What to work on
Your answer is to be the count alone: the number of lines in the data below where "down" appears.

Input for this task
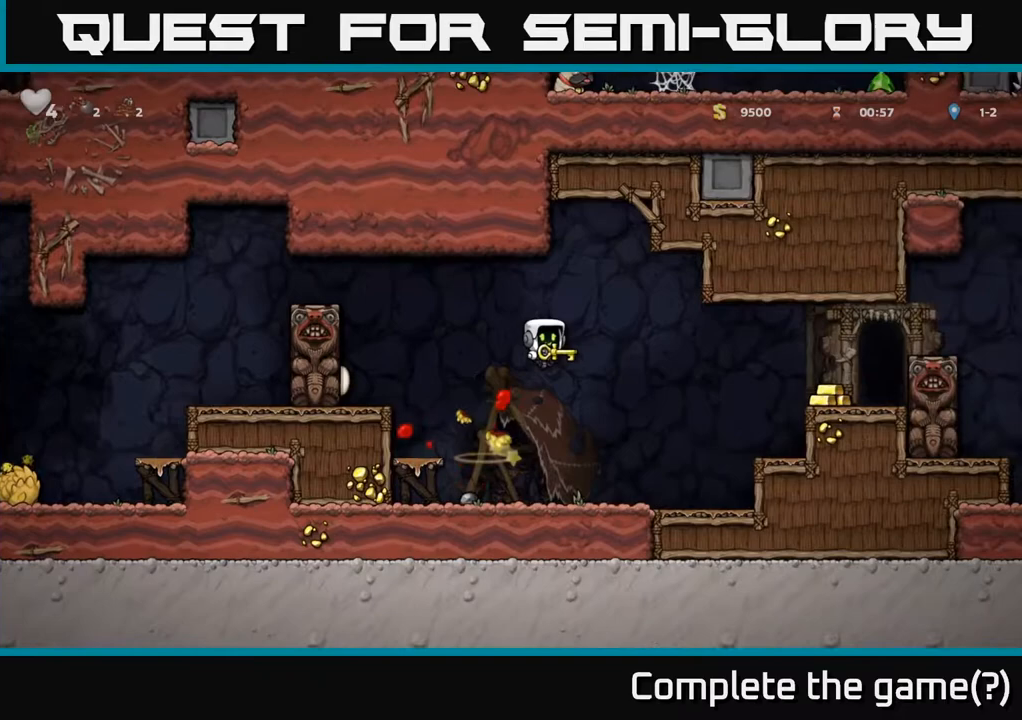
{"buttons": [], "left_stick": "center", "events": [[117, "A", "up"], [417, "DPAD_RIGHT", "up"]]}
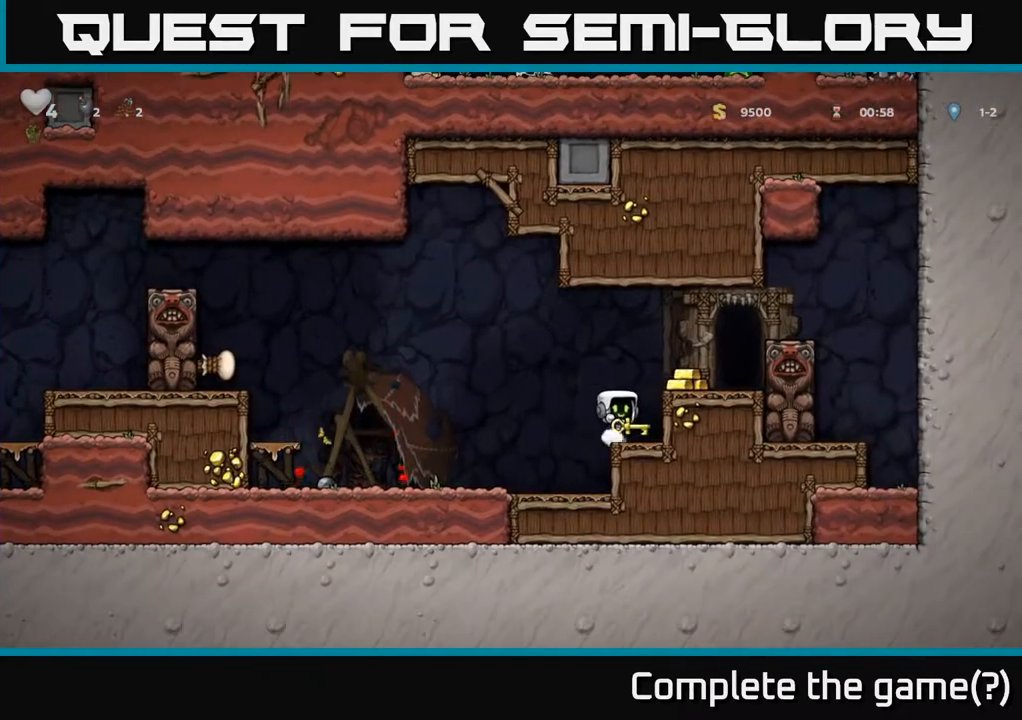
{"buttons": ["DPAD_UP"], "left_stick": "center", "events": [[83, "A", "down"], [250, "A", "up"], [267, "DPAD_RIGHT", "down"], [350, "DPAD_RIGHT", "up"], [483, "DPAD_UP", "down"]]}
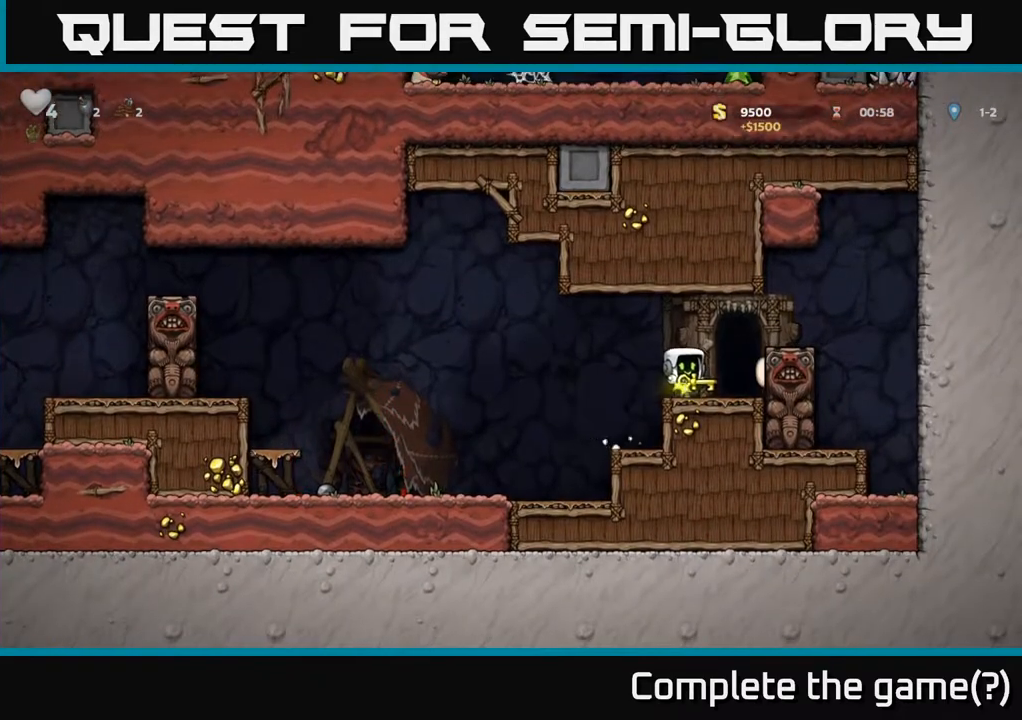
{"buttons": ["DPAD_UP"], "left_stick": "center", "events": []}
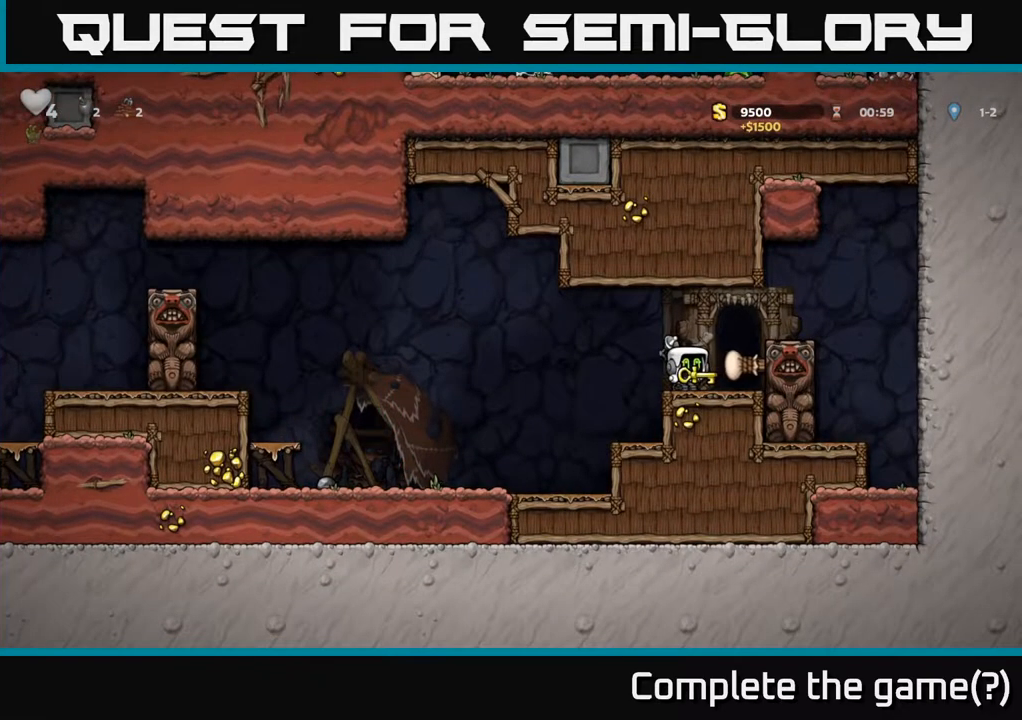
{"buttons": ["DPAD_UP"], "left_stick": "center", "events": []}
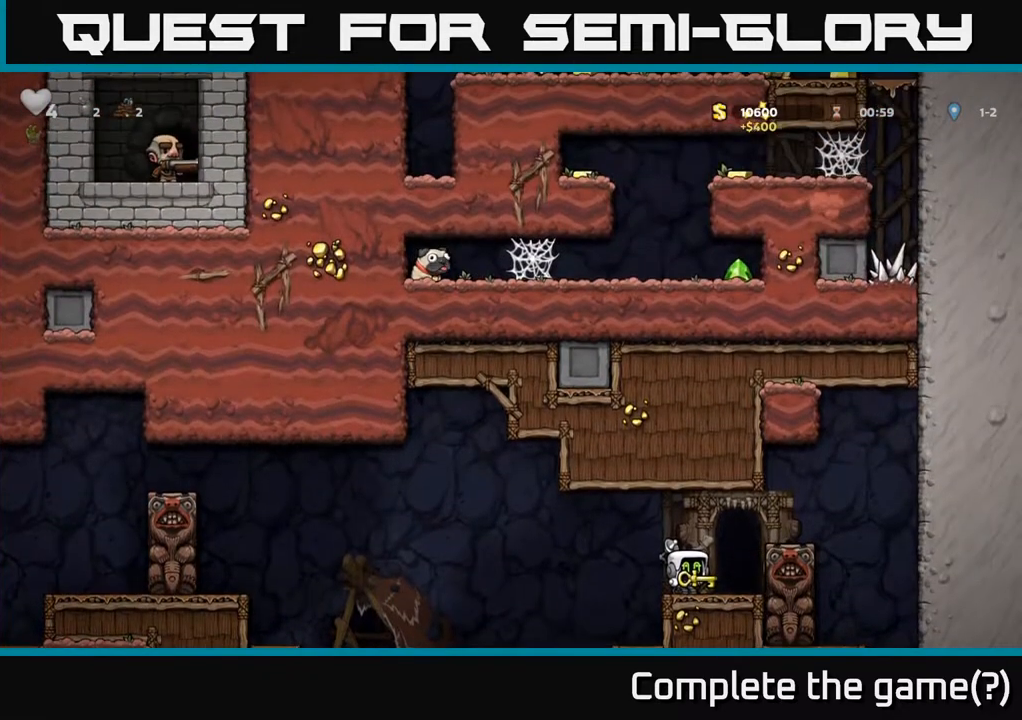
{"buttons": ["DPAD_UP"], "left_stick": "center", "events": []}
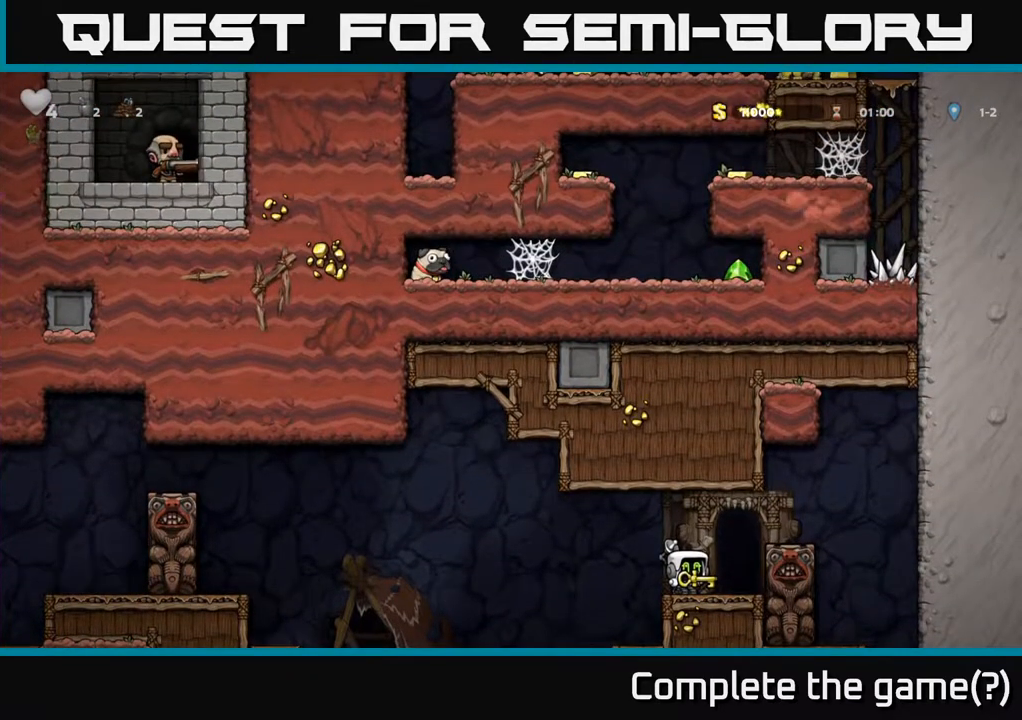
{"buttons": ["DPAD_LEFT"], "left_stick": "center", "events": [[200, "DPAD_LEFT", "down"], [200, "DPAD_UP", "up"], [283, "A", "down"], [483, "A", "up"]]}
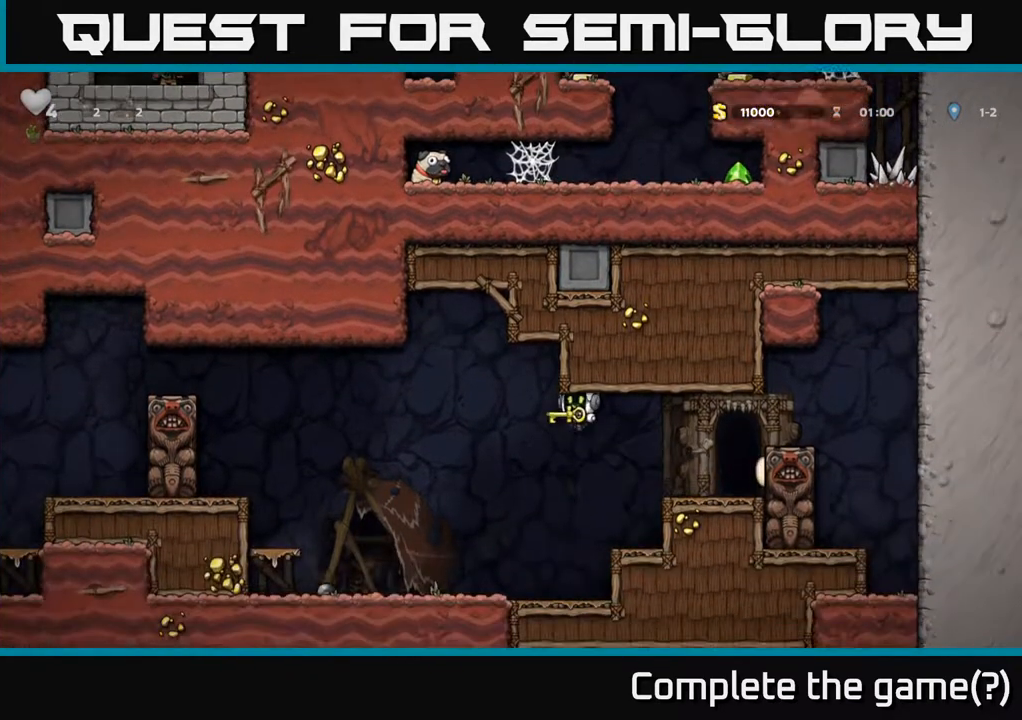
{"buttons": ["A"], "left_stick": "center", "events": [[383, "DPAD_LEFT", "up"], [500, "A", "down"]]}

Task answer
3